Stored items —
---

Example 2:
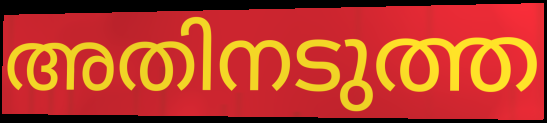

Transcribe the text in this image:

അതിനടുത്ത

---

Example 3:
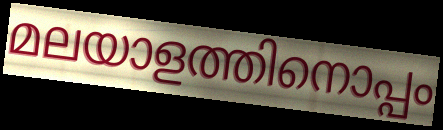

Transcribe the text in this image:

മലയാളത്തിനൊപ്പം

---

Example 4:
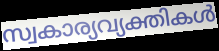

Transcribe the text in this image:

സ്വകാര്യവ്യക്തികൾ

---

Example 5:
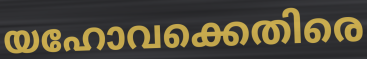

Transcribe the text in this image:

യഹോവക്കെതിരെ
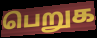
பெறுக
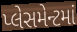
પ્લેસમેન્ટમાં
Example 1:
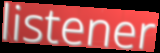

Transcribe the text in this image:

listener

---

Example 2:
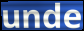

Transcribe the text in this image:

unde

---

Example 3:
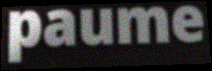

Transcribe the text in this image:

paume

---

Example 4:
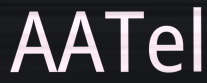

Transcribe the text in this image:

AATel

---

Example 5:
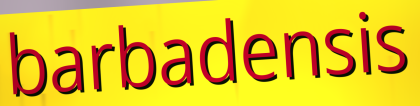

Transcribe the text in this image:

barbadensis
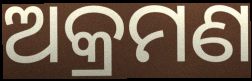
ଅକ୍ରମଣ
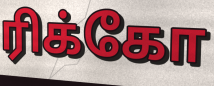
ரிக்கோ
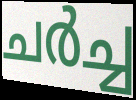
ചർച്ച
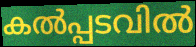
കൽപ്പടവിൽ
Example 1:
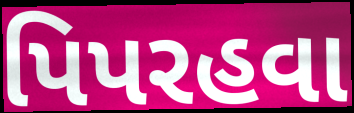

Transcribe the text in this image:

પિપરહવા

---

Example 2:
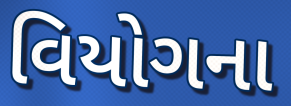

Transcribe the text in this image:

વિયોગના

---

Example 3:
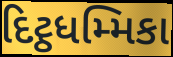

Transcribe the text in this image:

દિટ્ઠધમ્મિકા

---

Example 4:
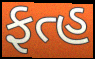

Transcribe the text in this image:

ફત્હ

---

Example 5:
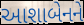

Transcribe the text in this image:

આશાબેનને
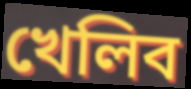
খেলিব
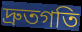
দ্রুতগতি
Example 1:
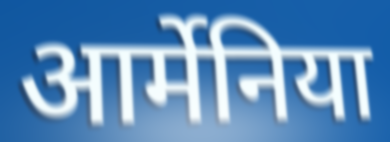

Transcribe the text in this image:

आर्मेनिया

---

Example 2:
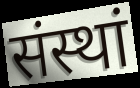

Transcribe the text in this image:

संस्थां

WORK INSTRUCTIONS — What you return must match the data above exactly, with no images included.

SOLUTION TO THIS TASK —
---

Example 2:

Transcribe the text in this image:

അതിനടുത്ത

---

Example 3:

Transcribe the text in this image:

മലയാളത്തിനൊപ്പം

---

Example 4:

Transcribe the text in this image:

സ്വകാര്യവ്യക്തികൾ

---

Example 5:

Transcribe the text in this image:

യഹോവക്കെതിരെ
பெறுக
પ્લેસમેન્ટમાં
Example 1:

Transcribe the text in this image:

listener

---

Example 2:

Transcribe the text in this image:

unde

---

Example 3:

Transcribe the text in this image:

paume

---

Example 4:

Transcribe the text in this image:

AATel

---

Example 5:

Transcribe the text in this image:

barbadensis
ଅକ୍ରମଣ
ரிக்கோ
ചർച്ച
കൽപ്പടവിൽ
Example 1:

Transcribe the text in this image:

પિપરહવા

---

Example 2:

Transcribe the text in this image:

વિયોગના

---

Example 3:

Transcribe the text in this image:

દિટ્ઠધમ્મિકા

---

Example 4:

Transcribe the text in this image:

ફત્હ

---

Example 5:

Transcribe the text in this image:

આશાબેનને
খেলিব
দ্রুতগতি
Example 1:

Transcribe the text in this image:

आर्मेनिया

---

Example 2:

Transcribe the text in this image:

संस्थां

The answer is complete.